• ABOUT THIS TASK:
Reproduce each of the lines below word for word, keeping every character and its original order.

^^^^

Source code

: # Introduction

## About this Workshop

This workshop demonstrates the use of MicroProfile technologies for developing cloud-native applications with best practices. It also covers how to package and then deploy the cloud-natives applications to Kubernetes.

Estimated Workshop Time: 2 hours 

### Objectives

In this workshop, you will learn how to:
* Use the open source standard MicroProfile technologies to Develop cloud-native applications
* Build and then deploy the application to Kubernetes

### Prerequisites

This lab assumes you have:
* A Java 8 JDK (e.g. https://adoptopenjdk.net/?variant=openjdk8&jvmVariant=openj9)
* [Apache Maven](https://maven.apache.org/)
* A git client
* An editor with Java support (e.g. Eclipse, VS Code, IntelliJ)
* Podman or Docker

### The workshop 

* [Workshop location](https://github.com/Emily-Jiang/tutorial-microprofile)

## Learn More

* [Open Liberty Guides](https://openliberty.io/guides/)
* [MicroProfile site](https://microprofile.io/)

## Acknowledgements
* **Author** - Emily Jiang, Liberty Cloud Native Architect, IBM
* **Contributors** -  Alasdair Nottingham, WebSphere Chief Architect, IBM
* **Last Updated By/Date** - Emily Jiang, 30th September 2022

^^^^

• ANSWER SECTION:
Source code

: # Introduction

## About this Workshop

This workshop demonstrates the use of MicroProfile technologies for developing cloud-native applications with best practices. It also covers how to package and then deploy the cloud-natives applications to Kubernetes.

Estimated Workshop Time: 2 hours 

### Objectives

In this workshop, you will learn how to:
* Use the open source standard MicroProfile technologies to Develop cloud-native applications
* Build and then deploy the application to Kubernetes

### Prerequisites

This lab assumes you have:
* A Java 8 JDK (e.g. https://adoptopenjdk.net/?variant=openjdk8&jvmVariant=openj9)
* [Apache Maven](https://maven.apache.org/)
* A git client
* An editor with Java support (e.g. Eclipse, VS Code, IntelliJ)
* Podman or Docker

### The workshop 

* [Workshop location](https://github.com/Emily-Jiang/tutorial-microprofile)

## Learn More

* [Open Liberty Guides](https://openliberty.io/guides/)
* [MicroProfile site](https://microprofile.io/)

## Acknowledgements
* **Author** - Emily Jiang, Liberty Cloud Native Architect, IBM
* **Contributors** -  Alasdair Nottingham, WebSphere Chief Architect, IBM
* **Last Updated By/Date** - Emily Jiang, 30th September 2022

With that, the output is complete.